Print nothing but the lines below starting at the line that holds "G04 #@! TO.C,J1*" and ending at the line that holds "X128270000Y-86995000D03*", including both, each exactly as written.

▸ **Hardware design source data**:
:::

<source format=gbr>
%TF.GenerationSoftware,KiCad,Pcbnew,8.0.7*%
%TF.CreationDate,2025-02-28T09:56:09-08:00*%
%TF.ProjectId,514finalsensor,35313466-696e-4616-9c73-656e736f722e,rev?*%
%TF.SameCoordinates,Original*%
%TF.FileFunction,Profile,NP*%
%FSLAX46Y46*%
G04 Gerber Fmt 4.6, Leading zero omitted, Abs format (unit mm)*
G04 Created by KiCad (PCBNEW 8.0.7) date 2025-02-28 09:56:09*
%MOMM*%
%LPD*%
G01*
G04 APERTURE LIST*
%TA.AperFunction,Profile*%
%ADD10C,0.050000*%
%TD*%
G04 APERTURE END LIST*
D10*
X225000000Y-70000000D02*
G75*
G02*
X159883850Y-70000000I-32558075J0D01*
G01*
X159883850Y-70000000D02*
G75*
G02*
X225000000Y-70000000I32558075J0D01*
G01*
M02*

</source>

:::

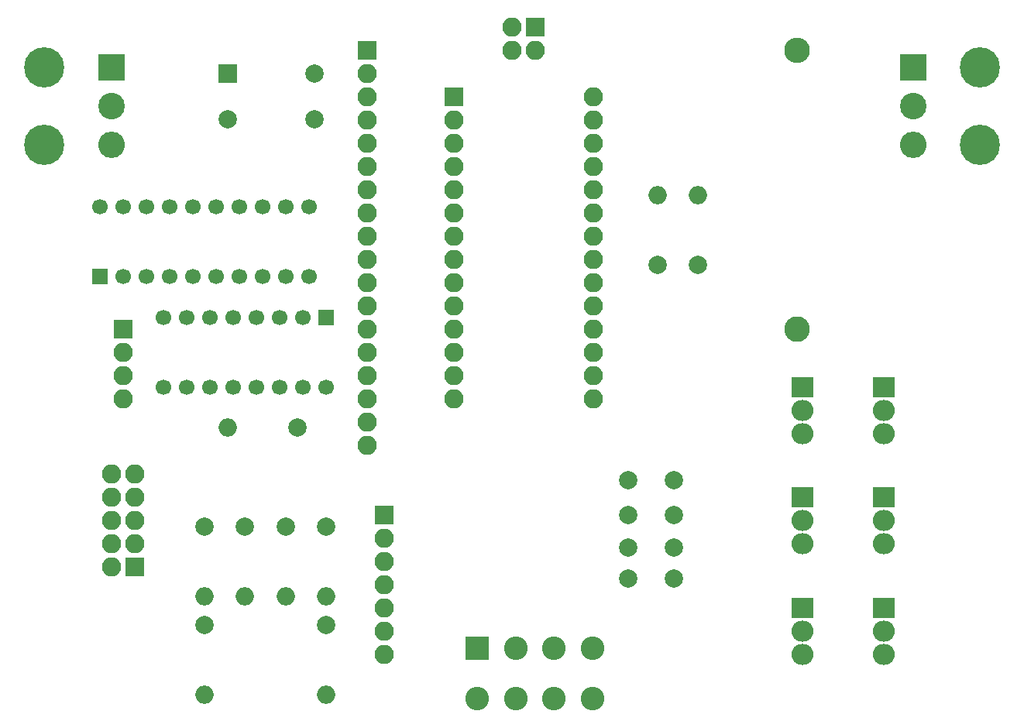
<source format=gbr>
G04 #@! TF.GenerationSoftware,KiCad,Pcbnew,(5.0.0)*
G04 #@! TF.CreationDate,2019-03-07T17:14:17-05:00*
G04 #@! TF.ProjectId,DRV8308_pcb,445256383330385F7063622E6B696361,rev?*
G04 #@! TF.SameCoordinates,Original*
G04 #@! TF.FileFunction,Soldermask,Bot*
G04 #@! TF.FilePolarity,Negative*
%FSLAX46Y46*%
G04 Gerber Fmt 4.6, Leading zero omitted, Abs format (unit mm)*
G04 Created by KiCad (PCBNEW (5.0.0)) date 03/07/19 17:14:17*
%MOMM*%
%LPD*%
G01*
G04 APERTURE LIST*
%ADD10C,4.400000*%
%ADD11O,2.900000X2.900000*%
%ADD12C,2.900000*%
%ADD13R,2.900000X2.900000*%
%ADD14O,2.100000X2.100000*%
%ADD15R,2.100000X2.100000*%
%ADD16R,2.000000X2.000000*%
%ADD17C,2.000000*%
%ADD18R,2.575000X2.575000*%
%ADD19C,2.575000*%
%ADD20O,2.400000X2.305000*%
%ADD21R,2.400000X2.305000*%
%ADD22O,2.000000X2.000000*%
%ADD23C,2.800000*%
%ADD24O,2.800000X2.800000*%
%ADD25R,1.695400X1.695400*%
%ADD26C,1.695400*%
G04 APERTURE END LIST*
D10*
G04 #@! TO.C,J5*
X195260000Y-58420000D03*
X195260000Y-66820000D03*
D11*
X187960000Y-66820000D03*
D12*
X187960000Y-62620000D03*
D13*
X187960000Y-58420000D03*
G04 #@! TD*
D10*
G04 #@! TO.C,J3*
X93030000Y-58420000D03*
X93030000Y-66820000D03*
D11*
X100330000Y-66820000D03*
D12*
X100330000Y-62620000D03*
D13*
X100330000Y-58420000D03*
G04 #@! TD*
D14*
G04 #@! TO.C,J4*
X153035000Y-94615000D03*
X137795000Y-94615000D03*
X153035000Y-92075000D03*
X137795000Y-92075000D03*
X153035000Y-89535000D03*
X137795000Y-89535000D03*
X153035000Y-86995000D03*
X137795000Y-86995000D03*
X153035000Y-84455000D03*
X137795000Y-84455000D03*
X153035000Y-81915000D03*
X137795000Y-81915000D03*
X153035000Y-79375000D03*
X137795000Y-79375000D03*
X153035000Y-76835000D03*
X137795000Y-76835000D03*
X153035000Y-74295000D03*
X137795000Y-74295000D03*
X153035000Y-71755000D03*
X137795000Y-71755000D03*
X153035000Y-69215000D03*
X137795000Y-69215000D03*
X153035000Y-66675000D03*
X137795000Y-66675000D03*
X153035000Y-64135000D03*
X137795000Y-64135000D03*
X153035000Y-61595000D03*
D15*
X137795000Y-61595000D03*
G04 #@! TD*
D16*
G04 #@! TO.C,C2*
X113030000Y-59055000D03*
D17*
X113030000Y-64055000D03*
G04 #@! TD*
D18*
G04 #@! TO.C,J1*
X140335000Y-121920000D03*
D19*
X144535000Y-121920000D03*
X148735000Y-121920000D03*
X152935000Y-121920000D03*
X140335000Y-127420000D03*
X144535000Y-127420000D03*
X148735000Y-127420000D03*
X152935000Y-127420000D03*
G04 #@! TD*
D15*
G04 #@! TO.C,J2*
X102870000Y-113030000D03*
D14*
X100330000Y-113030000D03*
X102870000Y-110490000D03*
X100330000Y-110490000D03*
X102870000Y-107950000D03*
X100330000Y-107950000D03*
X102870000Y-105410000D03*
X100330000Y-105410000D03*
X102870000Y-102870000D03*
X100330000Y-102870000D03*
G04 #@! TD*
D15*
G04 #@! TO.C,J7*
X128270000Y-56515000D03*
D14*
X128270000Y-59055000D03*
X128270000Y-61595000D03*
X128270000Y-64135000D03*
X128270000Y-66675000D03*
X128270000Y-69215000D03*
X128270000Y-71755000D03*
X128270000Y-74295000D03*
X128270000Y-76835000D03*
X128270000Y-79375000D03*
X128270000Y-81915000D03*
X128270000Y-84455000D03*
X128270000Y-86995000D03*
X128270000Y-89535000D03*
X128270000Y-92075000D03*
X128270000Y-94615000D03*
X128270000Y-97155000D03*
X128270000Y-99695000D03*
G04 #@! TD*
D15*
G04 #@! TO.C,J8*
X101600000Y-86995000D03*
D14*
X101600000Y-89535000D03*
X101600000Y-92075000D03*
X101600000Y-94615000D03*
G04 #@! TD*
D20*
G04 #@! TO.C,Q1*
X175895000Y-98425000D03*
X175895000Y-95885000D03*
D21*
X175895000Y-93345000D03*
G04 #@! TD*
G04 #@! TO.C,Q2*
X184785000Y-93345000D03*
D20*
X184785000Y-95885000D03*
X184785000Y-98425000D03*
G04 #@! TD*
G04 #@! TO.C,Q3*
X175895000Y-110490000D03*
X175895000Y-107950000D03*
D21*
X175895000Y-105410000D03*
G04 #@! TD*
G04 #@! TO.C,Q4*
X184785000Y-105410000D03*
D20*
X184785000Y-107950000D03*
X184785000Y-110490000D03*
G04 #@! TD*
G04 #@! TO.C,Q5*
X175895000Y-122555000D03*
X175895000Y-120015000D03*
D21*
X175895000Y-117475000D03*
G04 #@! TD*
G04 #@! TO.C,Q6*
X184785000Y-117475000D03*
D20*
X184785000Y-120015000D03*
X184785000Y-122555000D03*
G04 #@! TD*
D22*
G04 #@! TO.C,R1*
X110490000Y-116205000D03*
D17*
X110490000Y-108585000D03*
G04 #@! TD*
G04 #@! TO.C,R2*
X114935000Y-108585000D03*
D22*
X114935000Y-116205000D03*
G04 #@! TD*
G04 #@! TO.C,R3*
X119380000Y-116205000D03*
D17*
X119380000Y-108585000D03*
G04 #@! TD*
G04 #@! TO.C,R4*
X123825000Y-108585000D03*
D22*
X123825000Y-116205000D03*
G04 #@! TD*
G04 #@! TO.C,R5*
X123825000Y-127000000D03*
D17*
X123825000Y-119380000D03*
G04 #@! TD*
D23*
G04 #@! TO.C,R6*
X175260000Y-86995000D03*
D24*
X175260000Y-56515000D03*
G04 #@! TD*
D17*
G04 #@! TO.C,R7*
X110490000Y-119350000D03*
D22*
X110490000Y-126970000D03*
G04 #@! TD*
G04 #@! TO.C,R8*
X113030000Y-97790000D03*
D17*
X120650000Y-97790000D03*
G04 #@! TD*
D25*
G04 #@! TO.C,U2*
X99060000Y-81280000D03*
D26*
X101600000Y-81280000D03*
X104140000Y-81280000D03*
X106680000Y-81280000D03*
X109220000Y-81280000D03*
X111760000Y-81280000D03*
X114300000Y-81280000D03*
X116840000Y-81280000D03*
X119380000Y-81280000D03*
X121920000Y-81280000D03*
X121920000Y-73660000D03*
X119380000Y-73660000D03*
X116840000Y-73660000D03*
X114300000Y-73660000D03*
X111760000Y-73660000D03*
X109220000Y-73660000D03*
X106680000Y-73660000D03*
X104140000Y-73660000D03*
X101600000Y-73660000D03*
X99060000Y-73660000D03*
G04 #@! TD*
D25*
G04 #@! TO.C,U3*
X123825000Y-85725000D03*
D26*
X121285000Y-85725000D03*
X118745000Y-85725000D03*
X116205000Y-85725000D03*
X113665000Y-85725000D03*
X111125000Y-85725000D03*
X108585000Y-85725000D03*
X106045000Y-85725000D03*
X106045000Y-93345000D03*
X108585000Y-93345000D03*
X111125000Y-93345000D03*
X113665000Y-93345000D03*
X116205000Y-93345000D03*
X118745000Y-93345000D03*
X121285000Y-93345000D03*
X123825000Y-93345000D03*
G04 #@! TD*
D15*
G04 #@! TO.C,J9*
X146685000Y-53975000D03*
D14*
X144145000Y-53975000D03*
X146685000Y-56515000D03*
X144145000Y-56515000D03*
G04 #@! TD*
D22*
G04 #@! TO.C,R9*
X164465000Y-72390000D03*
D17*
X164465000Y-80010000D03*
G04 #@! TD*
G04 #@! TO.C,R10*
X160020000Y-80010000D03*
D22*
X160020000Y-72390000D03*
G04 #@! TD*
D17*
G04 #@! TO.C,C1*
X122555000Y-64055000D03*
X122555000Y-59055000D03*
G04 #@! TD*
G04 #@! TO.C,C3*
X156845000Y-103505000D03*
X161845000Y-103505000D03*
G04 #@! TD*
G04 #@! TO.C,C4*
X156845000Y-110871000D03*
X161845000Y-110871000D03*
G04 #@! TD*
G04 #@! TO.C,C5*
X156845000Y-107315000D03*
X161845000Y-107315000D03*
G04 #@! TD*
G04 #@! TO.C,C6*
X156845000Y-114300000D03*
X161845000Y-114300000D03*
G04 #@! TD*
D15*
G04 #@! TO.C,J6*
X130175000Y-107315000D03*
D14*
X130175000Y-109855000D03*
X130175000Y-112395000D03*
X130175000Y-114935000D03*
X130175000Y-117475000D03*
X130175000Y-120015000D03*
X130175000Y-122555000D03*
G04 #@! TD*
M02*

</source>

:::

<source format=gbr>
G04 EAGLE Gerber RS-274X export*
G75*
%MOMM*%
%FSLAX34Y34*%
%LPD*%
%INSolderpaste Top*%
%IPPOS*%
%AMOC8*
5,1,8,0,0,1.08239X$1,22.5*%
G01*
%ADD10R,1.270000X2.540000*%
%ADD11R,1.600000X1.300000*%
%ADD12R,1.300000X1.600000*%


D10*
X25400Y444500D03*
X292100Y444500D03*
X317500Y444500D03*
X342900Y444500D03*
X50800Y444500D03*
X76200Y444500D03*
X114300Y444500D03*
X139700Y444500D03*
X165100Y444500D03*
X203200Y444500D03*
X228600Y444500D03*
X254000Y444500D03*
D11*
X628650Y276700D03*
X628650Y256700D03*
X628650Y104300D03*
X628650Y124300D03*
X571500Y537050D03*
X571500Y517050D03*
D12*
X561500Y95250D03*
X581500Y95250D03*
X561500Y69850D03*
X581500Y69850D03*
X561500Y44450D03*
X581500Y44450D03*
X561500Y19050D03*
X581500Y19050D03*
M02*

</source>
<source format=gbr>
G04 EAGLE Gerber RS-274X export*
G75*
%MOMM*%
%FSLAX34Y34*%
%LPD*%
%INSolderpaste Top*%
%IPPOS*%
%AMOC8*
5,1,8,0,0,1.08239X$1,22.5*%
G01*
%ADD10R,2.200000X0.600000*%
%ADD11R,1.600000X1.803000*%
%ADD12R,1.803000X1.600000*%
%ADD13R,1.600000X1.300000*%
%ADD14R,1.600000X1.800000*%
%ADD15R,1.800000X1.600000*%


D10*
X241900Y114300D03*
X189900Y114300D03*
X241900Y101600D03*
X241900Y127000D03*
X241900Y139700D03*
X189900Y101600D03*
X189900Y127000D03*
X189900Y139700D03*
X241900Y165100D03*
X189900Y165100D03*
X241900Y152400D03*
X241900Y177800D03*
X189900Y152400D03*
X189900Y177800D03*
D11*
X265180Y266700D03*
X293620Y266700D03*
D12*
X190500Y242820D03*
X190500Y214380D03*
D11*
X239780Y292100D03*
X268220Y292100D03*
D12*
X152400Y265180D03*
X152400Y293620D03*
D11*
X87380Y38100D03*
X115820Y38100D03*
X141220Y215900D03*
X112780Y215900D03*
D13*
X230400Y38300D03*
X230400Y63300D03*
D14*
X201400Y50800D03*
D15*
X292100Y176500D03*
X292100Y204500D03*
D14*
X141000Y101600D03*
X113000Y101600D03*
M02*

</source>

:::

▸ **Solved exercise**:
G04 #@! TO.C,J1*
X140335000Y-121920000D03*
D19*
X144535000Y-121920000D03*
X148735000Y-121920000D03*
X152935000Y-121920000D03*
X140335000Y-127420000D03*
X144535000Y-127420000D03*
X148735000Y-127420000D03*
X152935000Y-127420000D03*
G04 #@! TD*
D15*
G04 #@! TO.C,J2*
X102870000Y-113030000D03*
D14*
X100330000Y-113030000D03*
X102870000Y-110490000D03*
X100330000Y-110490000D03*
X102870000Y-107950000D03*
X100330000Y-107950000D03*
X102870000Y-105410000D03*
X100330000Y-105410000D03*
X102870000Y-102870000D03*
X100330000Y-102870000D03*
G04 #@! TD*
D15*
G04 #@! TO.C,J7*
X128270000Y-56515000D03*
D14*
X128270000Y-59055000D03*
X128270000Y-61595000D03*
X128270000Y-64135000D03*
X128270000Y-66675000D03*
X128270000Y-69215000D03*
X128270000Y-71755000D03*
X128270000Y-74295000D03*
X128270000Y-76835000D03*
X128270000Y-79375000D03*
X128270000Y-81915000D03*
X128270000Y-84455000D03*
X128270000Y-86995000D03*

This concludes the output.